La limite de cette approche, qui caractérise beaucoup de partitions de James Horner, est son côté répétitif ou systématique, l’emploi de couleurs récurrentes issues du langage symphonique de Prokofiev, Britten ou Chostakovitch par exemple, de motifs tel que le motif «diabolique» de quatre notes qui sera employé avec force dans Enemy At The Gates (Stalingrad) ou la partition de remplacement de dernière minute composée en 2004 pour Troy (Troie).
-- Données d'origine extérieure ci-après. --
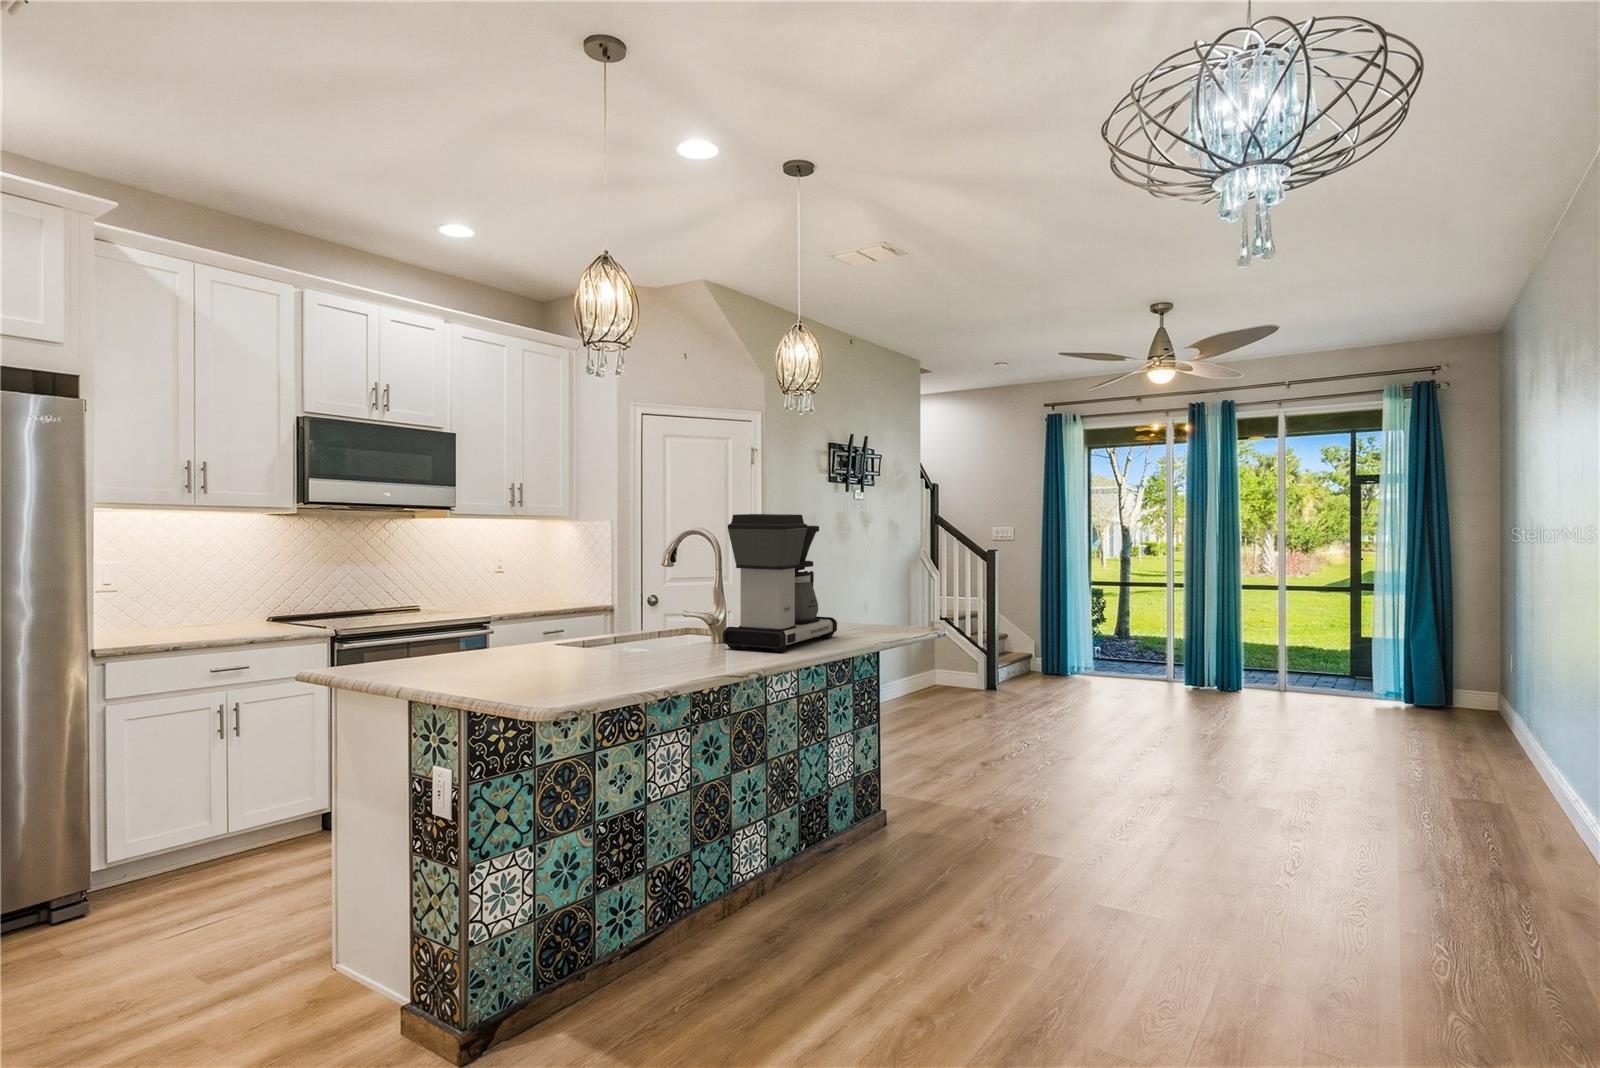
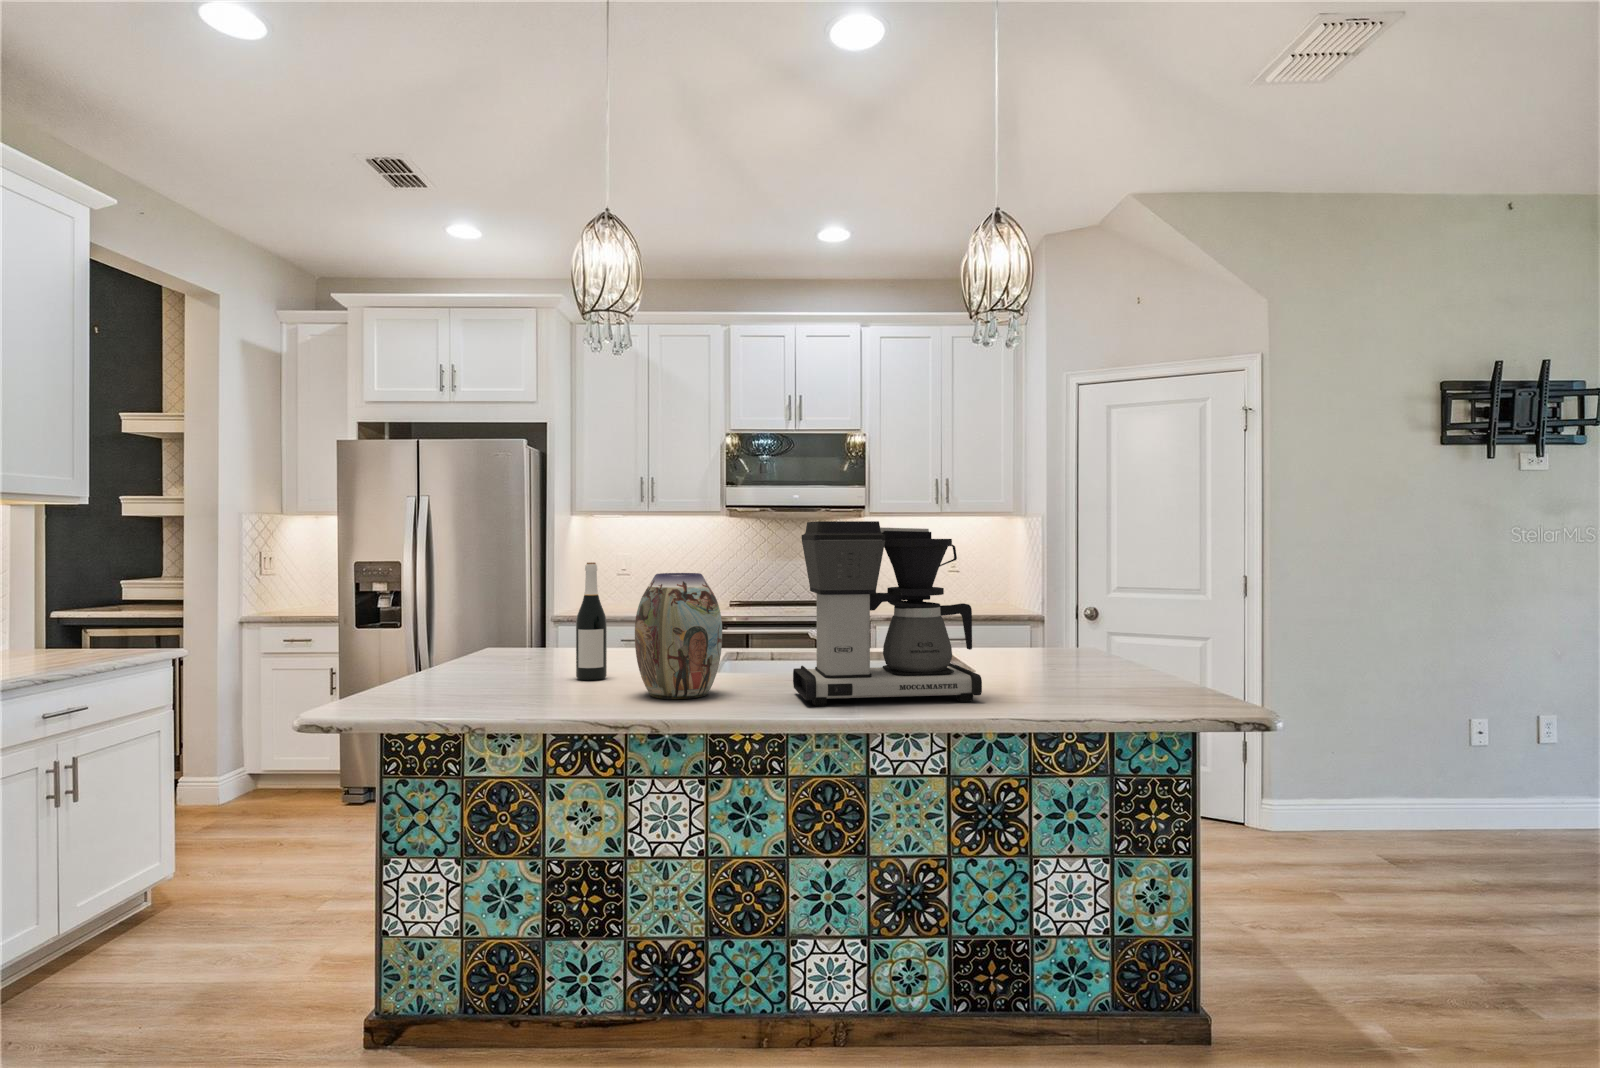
wine bottle: none [517,554,547,667] -> present [576,562,607,680]
vase: none [633,559,706,665] -> present [635,573,722,699]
Pourtant ces figures de style s’intègrent parfaitement dans le tissu musical des partitions, qui restent marquées par le style très personnel du compositeur et sa capacité à hausser émotionnellement le substrat du récit filmique en s’adressant à la fois au public averti et non averti. L’intérêt vient du sens qu’il donne aux éléments hétérogènes intégrés de façon parfaitement fluide dans le discours symphonique. Une manière qui rappelle immédiatement les pratiques de Dmitri Chostakovitch lui-même dans ses fresques symphoniques ou ses partitions pour le grand écran.